Tutto ha avuto inizio con Kerouac. C’è sempre un capro espiatorio. Una data zero nella quale fissare l’inizio dell’Universo, o almeno un calendario, più o meno gregoriano. Avrebbe potuto trattarsi, forse, anche di un libretto di spiegazione (li fanno ancora i libretti d’istruzione? C’è ancora qualcuno che ha voglia d’istruirsi?) sul funzionamento dell’ultimo modello di lavatrice.

Il punto è come si guarda il mondo. Poi saremo anche liberi di fare la nostra caccia mentale alle streghe mentre ce ne stiamo sdraiati sul lettino dello psicanalista, o sul letto di un anonimo motel in terra straniera, chiedendoci, in entrambi i casi:

Come sono arrivato a questo punto?

Ma, dicevamo, Kerouac. A mio modo di vedere posso dire che oggi ho travisato la sua lettura, la lettura, certamente insufficiente all’epoca, di “On the road”. E, aggiungo, con l’occhio clinico e distaccato di un medico legale davanti alla lettiga di un cadavere:

Si è trattato di un mix.

Mix: parola dall’aria vagamente anglosassone e minacciosa. Sarà stata l’età, le domande irrisolte che uno si portava dentro, la voglia di avere tutto e subito come Al Pacino:

Io voglio il mondo, chico, e tutto quello che c’è dentro

Legittima pretesa, è vero. Forse.

Ma in tutto questo è capitato Kerouac: mito che si è costruito e con il tempo si è allungato come un’ombra sulle nostre esistenze. Ma siamo noi a costruire i miti, siamo noi i responsabili dei totem. E le ombre si allungano, quando il sole tramonta.

Ignaro del tramonto del sole, mi sono fidato dell’ombra (non di Kerouac, che non ha nessuna colpa).

La parola “vivere” ha iniziato a inseguirmi, ad inseguirci (ero in buona compagnia), cercando da sè una risposta impossibile.

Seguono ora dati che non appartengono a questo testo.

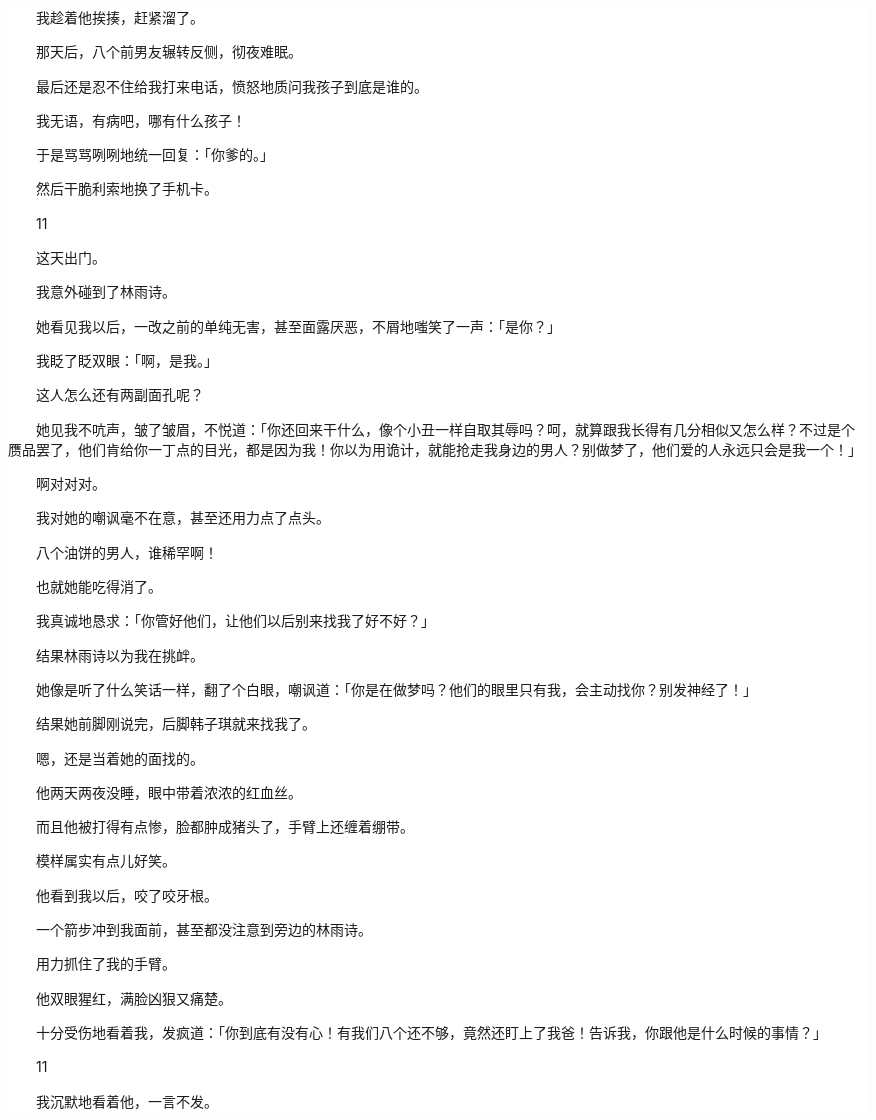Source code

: &emsp;&emsp;我趁着他挨揍，赶紧溜了。  
  
&emsp;&emsp;那天后，八个前男友辗转反侧，彻夜难眠。  
  
&emsp;&emsp;最后还是忍不住给我打来电话，愤怒地质问我孩子到底是谁的。  
  
&emsp;&emsp;我无语，有病吧，哪有什么孩子！  
  
&emsp;&emsp;于是骂骂咧咧地统一回复：「你爹的。」  
  
&emsp;&emsp;然后干脆利索地换了手机卡。  
  
&emsp;&emsp;11  
  
&emsp;&emsp;这天出门。  
  
&emsp;&emsp;我意外碰到了林雨诗。  
  
&emsp;&emsp;她看见我以后，一改之前的单纯无害，甚至面露厌恶，不屑地嗤笑了一声：「是你？」  
  
&emsp;&emsp;我眨了眨双眼：「啊，是我。」  
  
&emsp;&emsp;这人怎么还有两副面孔呢？  
  
&emsp;&emsp;她见我不吭声，皱了皱眉，不悦道：「你还回来干什么，像个小丑一样自取其辱吗？呵，就算跟我长得有几分相似又怎么样？不过是个赝品罢了，他们肯给你一丁点的目光，都是因为我！你以为用诡计，就能抢走我身边的男人？别做梦了，他们爱的人永远只会是我一个！」  
  
&emsp;&emsp;啊对对对。  
  
&emsp;&emsp;我对她的嘲讽毫不在意，甚至还用力点了点头。  
  
&emsp;&emsp;八个油饼的男人，谁稀罕啊！  
  
&emsp;&emsp;也就她能吃得消了。  
  
&emsp;&emsp;我真诚地恳求：「你管好他们，让他们以后别来找我了好不好？」  
  
&emsp;&emsp;结果林雨诗以为我在挑衅。  
  
&emsp;&emsp;她像是听了什么笑话一样，翻了个白眼，嘲讽道：「你是在做梦吗？他们的眼里只有我，会主动找你？别发神经了！」  
  
&emsp;&emsp;结果她前脚刚说完，后脚韩子琪就来找我了。  
  
&emsp;&emsp;嗯，还是当着她的面找的。  
  
&emsp;&emsp;他两天两夜没睡，眼中带着浓浓的红血丝。  
  
&emsp;&emsp;而且他被打得有点惨，脸都肿成猪头了，手臂上还缠着绷带。  
  
&emsp;&emsp;模样属实有点儿好笑。  
  
&emsp;&emsp;他看到我以后，咬了咬牙根。  
  
&emsp;&emsp;一个箭步冲到我面前，甚至都没注意到旁边的林雨诗。  
  
&emsp;&emsp;用力抓住了我的手臂。  
  
&emsp;&emsp;他双眼猩红，满脸凶狠又痛楚。  
  
&emsp;&emsp;十分受伤地看着我，发疯道：「你到底有没有心！有我们八个还不够，竟然还盯上了我爸！告诉我，你跟他是什么时候的事情？」  
  
&emsp;&emsp;11  
  
&emsp;&emsp;我沉默地看着他，一言不发。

Ogni volta che dicevo “Sono vivo”, la voce giungeva dalle profondità dell’oltretomba. Ogni volta che dicevo “Ecco, sono arrivato!”, di nuovo tutto sfuggiva. Eppure avevo letto Siddharta ben prima di “Sulla strada”. Ma, nello stesso modo in cui c’è un tempo per ogni lettura, c’è un tempo per ogni prospettiva.

La verità è che non c’è nessuna verità da affermare o declamare. Vivere? Tanto semplice quanto banale. Oggi forse so. E non voglio né togliere il “forse”, né provare a spiegare. Perché se ne andrebbe via tutta la meraviglia.

E poi il dolore, e la retorica, e le parole, e la gioia…dobbiamo chiudere questa partita. E la si chiude solo in un modo: continuando a giocare.